Blood on the Tracks
The fallout from yesterday’s bombshell continues with Tory backbenchers queuing up to condemn their leader’s decision to impose minimum pricing for alcohol. Philip Davies summarised it nicely: ‘It’s gesture politics of the worst kind, it’s the Nanny State running riot. It’s a tax on poorer people – it won’t affect the price David Cameron pays for a bottle of wine.” And this comes from a loyal Tory MP.
There’s also been criticism over the lack of notice beforehand; with parliament only receiving two hours advance warning. And on a Friday, which are traditionally reserved for measures of pressing national urgency. And of course no one has been fooled by bringing this forward from Monday that the real reason was to deflect attention away from the so called “granny tax”.
And while Labour can’t exactly claim to be fighting the good fight-except in Scotland, where they stand alone in opposition to minimum pricing-they have a better record on alcohol matters than this current lot. The shadow home secretary, Yvette Cooper, bridled Theresa May as being a “human shield” for Cameron and Osborne.
And how did Ms May take this accusation? Not very well, apparently. She actually said-and I am not making this up-that Labour should apologise for the ‘disaster’ of the Licensing Act. A disaster? The single greatest achievement of the previous government? A piece of liberalising deregulation that any old school Tory would be proud of? I think not, madam.
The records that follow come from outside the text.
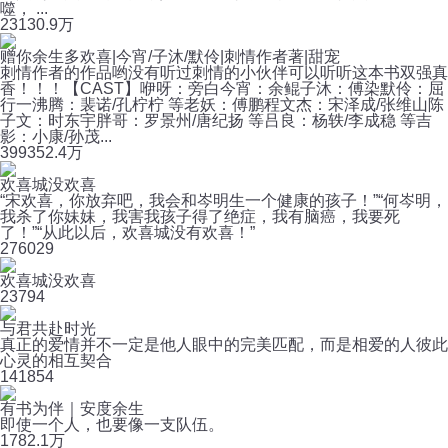
噬， ...
231
30.9万
赠你余生多欢喜|今宵/子沐/默伶|刺情作者著|甜宠
刺情作者的作品哟没有听过刺情的小伙伴可以听听这本书双强真
香！！！【CAST】咿呀：旁白今宵：余鲲子沐：傅染默伶：屈
行一沸腾：裴诺/孔柠柠 等老妖：傅鹏程文杰：宋泽成/张维山陈
子文：时东宇胖哥：罗景州/唐纪扬 等吕良：杨轶/李成稳 等吉
影：小康/孙茂...
399
352.4万
欢喜城没欢喜
“宋欢喜，你放弃吧，我会和岑明生一个健康的孩子！”“何岑明，
我杀了你妹妹，我害我孩子得了绝症，我有脑癌，我要死
了！”“从此以后，欢喜城没有欢喜！”
27
6029
欢喜城没欢喜
23
794
与君共赴时光
真正的爱情并不一定是他人眼中的完美匹配，而是相爱的人彼此
心灵的相互契合
14
1854
有书为伴｜安度余生
即使一个人，也要像一支队伍。
178
2.1万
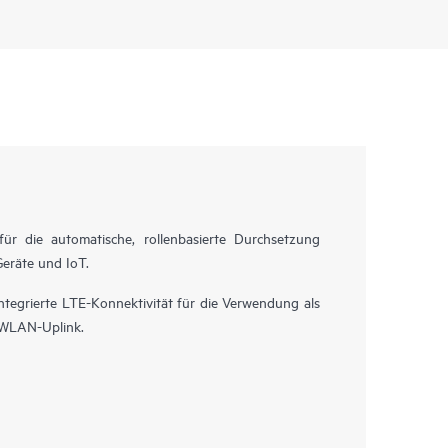
r die automatische, rollenbasierte Durchsetzung
Geräte und IoT.
ntegrierte LTE-Konnektivität für die Verwendung als
 WLAN-Uplink.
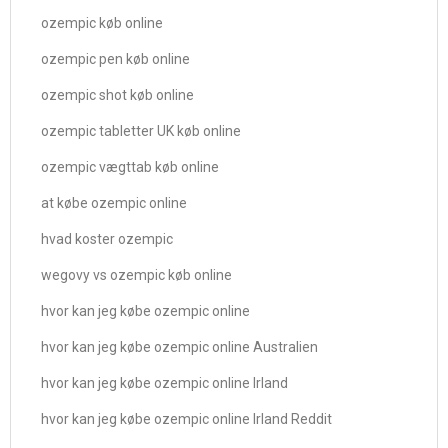
ozempic køb online
ozempic pen køb online
ozempic shot køb online
ozempic tabletter UK køb online
ozempic vægttab køb online
at købe ozempic online
hvad koster ozempic
wegovy vs ozempic køb online
hvor kan jeg købe ozempic online
hvor kan jeg købe ozempic online Australien
hvor kan jeg købe ozempic online Irland
hvor kan jeg købe ozempic online Irland Reddit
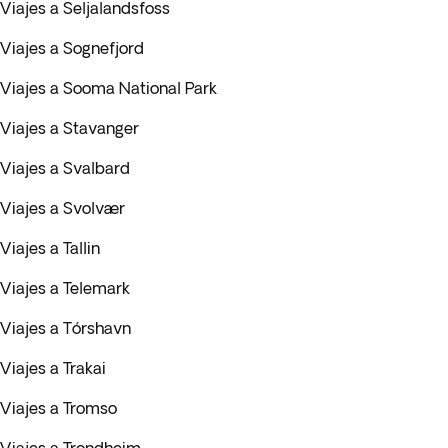
Viajes a Seljalandsfoss
Viajes a Sognefjord
Viajes a Sooma National Park
Viajes a Stavanger
Viajes a Svalbard
Viajes a Svolvær
Viajes a Tallin
Viajes a Telemark
Viajes a Tórshavn
Viajes a Trakai
Viajes a Tromso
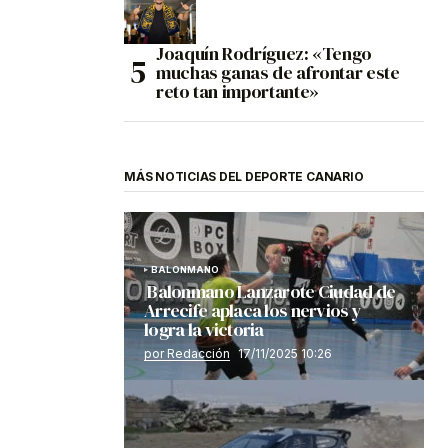
Joaquín Rodríguez: «Tengo
muchas ganas de afrontar este
reto tan importante»
MÁS NOTICIAS DEL DEPORTE CANARIO
BALONMANO
Balonmano Lanzarote Ciudad de
Arrecife aplaca los nervios y
logra la victoria
por Redacción
17/11/2025 10:26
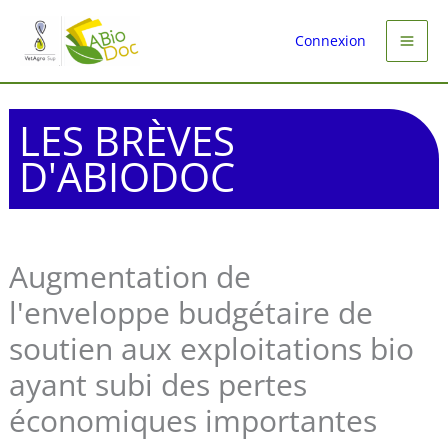
Aller
au
Connexion
contenu
LES BRÈVES
D'ABIODOC
Augmentation de
l'enveloppe budgétaire de
soutien aux exploitations bio
ayant subi des pertes
économiques importantes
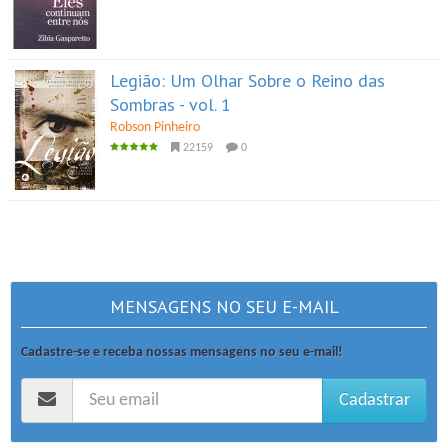
Legião: Um Olhar Sobre o Reino das
Sombras - vol. 1
Robson Pinheiro
22159
0
MENSAGENS NO SEU E-MAIL
Cadastre-se e receba nossas mensagens no seu e-mail!
Cadastrar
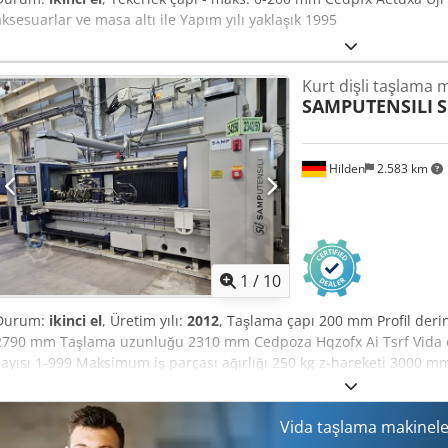
aksesuarlar ve masa altı ile Yapım yılı yaklaşık 1995
Kurt dişli taşlama 
SAMPUTENSILI
S
Hilden
2.583 km
1
/
10
Durum:
ikinci el
, Üretim yılı:
2012
, Taşlama çapı 200 mm Profil deri
2790 mm Taşlama uzunluğu 2310 mm Cedpoza Hqzofx Ai Tsrf Vida e
sayısı 1-999 Maksimum iş parçası ağırlığı 250 kg z-hareketi 3000 m
maks. 450-330 mm Taşlama taşı kalınlığı (havuzlu) 20-70 mm Rulo ç
1500 - 6000 devir/dak İş parçası mil hızı 0 - 600 devir/dak Eğme ekse
1500-16000 1/dak Z-Ekseni ilerleme hızı 0-10000 mm/dak X-Ekseni 
Vida taşlama makinele
güç ihtiyacı 150 kVA Kontrol ünitesi Siemens Sinumerik 840D SL Maki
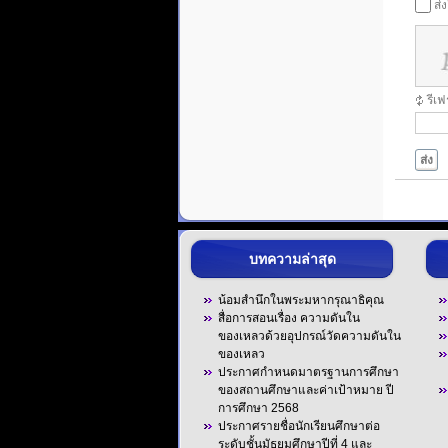
ส่
รีเ
ส่ง
บทความล่าสุด
น้อมสำนึกในพระมหากรุณาธิคุณ
สื่อการสอนเรื่อง ความดันใน
ของเหลวด้วยอุปกรณ์วัดความดันใน
ของเหลว
ประกาศกำหนดมาตรฐานการศึกษา
ของสถานศึกษาและค่าเป้าหมาย ปี
การศึกษา 2568
ประกาศรายชื่อนักเรียนศึกษาต่อ
ระดับชั้นมัธยมศึกษาปีที่ 4 และ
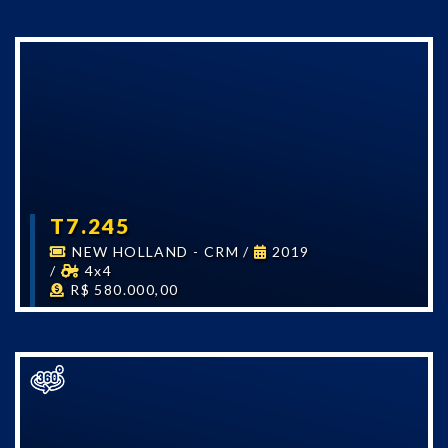
T7.245
NEW HOLLAND - CRM
/
2019
/
4x4
R$ 580.000,00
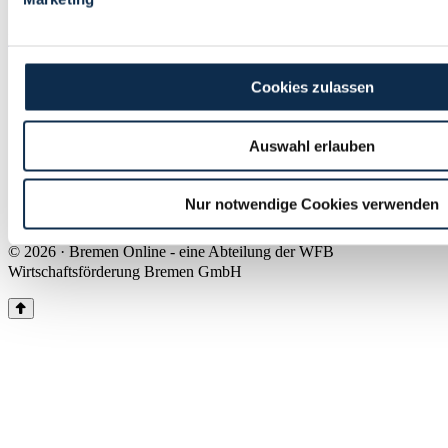
Land Bremen
Instagram
Pinterest
Facebook
Tiktok
Youtube
Impressum & Kontakt
Cookies zulassen
Barrierefreiheit
Produkte & Mediadaten
Presse
Auswahl erlauben
Über uns
Inhaltsübersicht
Nutzungsbedingungen
Nur notwendige Cookies verwenden
Datenschutz
© 2026 · Bremen Online - eine Abteilung der WFB
Wirtschaftsförderung Bremen GmbH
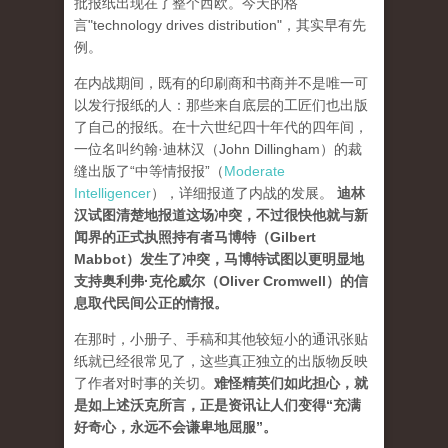
批报纸出现在了整个西欧。今天的格
言"technology drives dis­tribution"，其实早有先
例。
在内战期间，既有的印刷商和书商并不是唯一可
以发行报纸的人：那些来自底层的工匠们也出版
了自己的报纸。在十六世纪四十年代的四年间，
一位名叫约翰·迪林汉（John Dillingham）的裁
缝出版了“中等情报报”（
Moderate
Intelligencer
），详细报道了内战的发展。
迪林
汉试图清楚地报道这场冲突，不过很快他就与新
闻界的正式执照持有者马博特（Gilbert
Mabbot）发生了冲突，马博特试图以更明显地
支持奥利弗·克伦威尔（Oliver Cromwell）的信
息取代民间公正的情报
。
在那时，小册子、手稿和其他较短小的通讯张贴
纸就已经很常见了，这些真正独立的出版物反映
了作者对时事的关切。
难怪精英们如此担心，就
是如上述沃克所言，正是资讯让人们变得“充满
好奇心，永远不会谦卑地屈服”。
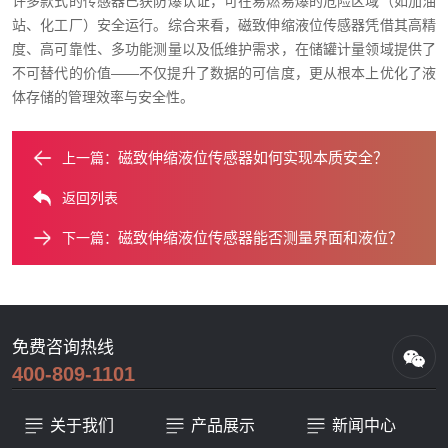
许多款式的传感器已获防爆认证，可在易燃易爆的危险区域（如加油
站、化工厂）安全运行。综合来看，磁致伸缩液位传感器凭借其高精
度、高可靠性、多功能测量以及低维护需求，在储罐计量领域提供了
不可替代的价值——不仅提升了数据的可信度，更从根本上优化了液
体存储的管理效率与安全性。
磁致伸缩液位传感器如何实现本质安全？
上一篇：
返回列表
磁致伸缩液位传感器能否测量界面和液位？
下一篇：
免费咨询热线
400-809-1101
关于我们
产品展示
新闻中心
Of course, there’s nothing like the scent of blood to bring the vampires out. Step forward Katherine Brown of the misleadingly named Institute of Alcohol Studies. Sounding more like a rabid dog than a scientific adviser, she spouts such nonsense as “a tsunami of alcohol harm at the moment, caused largely by the huge availability of very cheap alcohol on supermarket shelves”.
Luckily we have the liberal press to speak for reason and sense. Er...no we don’t. The Guardian, who are quite happy to pay Julie Burchill to lecture us on the use of the “chav” word, see it as justified intervention. And as for the Daily Mirror, that prohibitionist rag is only fit for wiping your arse on. They blather on about it being wrong “when cider is cheaper than water”.
So rather than all being in it together, it seems we are cast adrift alone is a leaky lifeboat. It’s enough to drive you to drink. Except that the government has announced they have strong-armed many in the industry into watering down their products. It seems we are destined to be pissed-off, piss-poor and drinking piss-water.